Leaves wilting or drooping

If your Monstera looks droopy or the leaves are wilting, this could be one of two things — overwatering, or under-watering! Easy, right? Check the soil (always check the soil!). If it’s bone dry, follow the instructions above to give it a good shower. If it’s moist, you most likely overwatered it and should wait until it’s dried out before watering again. During this time, make sure it’s getting enough light (bright indirect is ideal) so that it can dry out properly. A little extra airflow never hurt either!

Monstera no holes on leaves

No holes on the leaves

Have a monstera with no holes on the leaves? No problem! No holes or splits on the leaves of Monsteras is not always a sign of distress. If your plant is young, rest assured that sometimes it’s not until the plant has unfurled six or seven leaves that the splits start to show up. Alternatively, your plant may not be getting enough light. If you suspect this is the case, move it to an area with more bright indirect light and wait!


How to maintain a beautiful and healthy Monstera Deliciosa

How to stake a monstera

Take care of your Monstera and it will take care of you! Below are simple tips to continue caring for your Monstera over time.

  • Pruning - Remove dry or dead leaves all year round, but save any major pruning for the spring and summer months. When pruning your Monstera, use sharp, clean shears and cut any excessive growth at the base of the stem.

  • Cleaning - Take each leaf between two soft tissue cloths and wipe off the top to reveal a healthy shine (also helps the plant soak in more light!).

  • Repotting - Houseplants grow much slower than they would in the wild. Depending on the size of your plant and the density of the roots, this is nice to do every 2-3 years to provide fresh nutrients and encourage new growth.

    • When to repot - Monsteras are known for their aerial roots, and it’s not uncommon to see them outside of the soil. However, the plant will show you it’s ready for a bigger pot when the time comes, as the larger stems, and their roots, will literally begin to climb out of the pot.

    • Pot sizing - if you want your plant to grow taller, find a nursery pot that’s 2” in diameter larger than the current pot. If you want your plant to stay the same height, you can reuse the same pot and simply change the soil.

    • Get your hands dirty - spread out newspaper on the floor, remove the plant from the pot and shake off as much of the old soil as possible so that you have clean roots. Place the plant in the center of the pot, add new soil and pat down firmly. Water the soil thoroughly and place the plant in an area with bright indirect light. Your plant will take 2-4 weeks to settle from the shock and adjust to its new home.

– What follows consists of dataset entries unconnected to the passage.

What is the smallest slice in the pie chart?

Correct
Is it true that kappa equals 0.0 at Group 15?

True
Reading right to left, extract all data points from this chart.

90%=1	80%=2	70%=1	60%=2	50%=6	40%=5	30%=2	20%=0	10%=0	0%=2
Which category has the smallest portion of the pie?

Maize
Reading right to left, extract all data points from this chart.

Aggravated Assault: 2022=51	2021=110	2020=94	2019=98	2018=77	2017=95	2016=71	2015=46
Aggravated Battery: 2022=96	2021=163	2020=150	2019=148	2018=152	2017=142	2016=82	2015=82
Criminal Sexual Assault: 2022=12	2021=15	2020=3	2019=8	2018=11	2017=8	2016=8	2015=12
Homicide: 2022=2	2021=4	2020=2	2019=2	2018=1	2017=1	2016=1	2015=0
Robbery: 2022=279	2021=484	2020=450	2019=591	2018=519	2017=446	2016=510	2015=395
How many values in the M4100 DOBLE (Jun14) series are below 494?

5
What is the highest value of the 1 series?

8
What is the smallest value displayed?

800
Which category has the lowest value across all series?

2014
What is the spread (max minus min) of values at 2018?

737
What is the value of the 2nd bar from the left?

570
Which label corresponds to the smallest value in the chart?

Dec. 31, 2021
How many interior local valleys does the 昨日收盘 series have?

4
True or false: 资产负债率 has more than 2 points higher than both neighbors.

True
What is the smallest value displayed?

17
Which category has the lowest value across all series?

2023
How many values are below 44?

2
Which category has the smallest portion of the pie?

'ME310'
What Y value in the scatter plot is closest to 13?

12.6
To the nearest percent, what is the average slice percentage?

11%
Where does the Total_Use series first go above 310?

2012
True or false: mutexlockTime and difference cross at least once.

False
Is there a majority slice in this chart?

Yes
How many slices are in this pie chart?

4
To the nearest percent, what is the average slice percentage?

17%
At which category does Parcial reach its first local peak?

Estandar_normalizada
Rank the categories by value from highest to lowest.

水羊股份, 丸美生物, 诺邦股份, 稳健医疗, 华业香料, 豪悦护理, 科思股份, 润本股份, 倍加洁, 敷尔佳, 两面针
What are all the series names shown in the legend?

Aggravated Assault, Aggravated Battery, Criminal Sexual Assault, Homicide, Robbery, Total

  • Staking - Some Monstera owners like to stake their plant not only for aesthetic purposes but also to support the plant and help it grow more vertically. You can do this by simply inserting a moss totem and attaching the stems of the plant to it with prongs.


How to propagate a Monstera Deliciosa

Whether you want to recycle your Monstera cuttings or you simply want to create a new plant, know that the Monstera, thanks to its aerial roots, is one of the easiest plants to propagat. Though there are many ways to do this, water propagation is generally the easiest way to go about it. Follow these instructions to propagate your Monstera Deliciosa:

  • Select a stem to propagate - Using sharp, clean scissors or shears, cut an inch or two below an aerial root. You don’t have to propagate with an aerial root, but this is a guaranteed way of propagation success!

  • Place in water - Find a clear glass and fill with water. Make sure only the stem is submerged, and no leaves are sitting in the water.

  • Place in a bright area and wait! - Avoid any direct sun. You may need to change the water out every few days to keep it fresh. It usually takes just a few days for the root to start growing.

  • Transfer to soil - After a week or so, transfer to indoor potting soil. A small pot is best — no larger than 6” in diameter.

  • Keep hydrated - During the first few weeks, or until your plant feels firmly rooted in its soil, regularly water and drain your Monstera. The soil should be just barely moist to the touch at all times.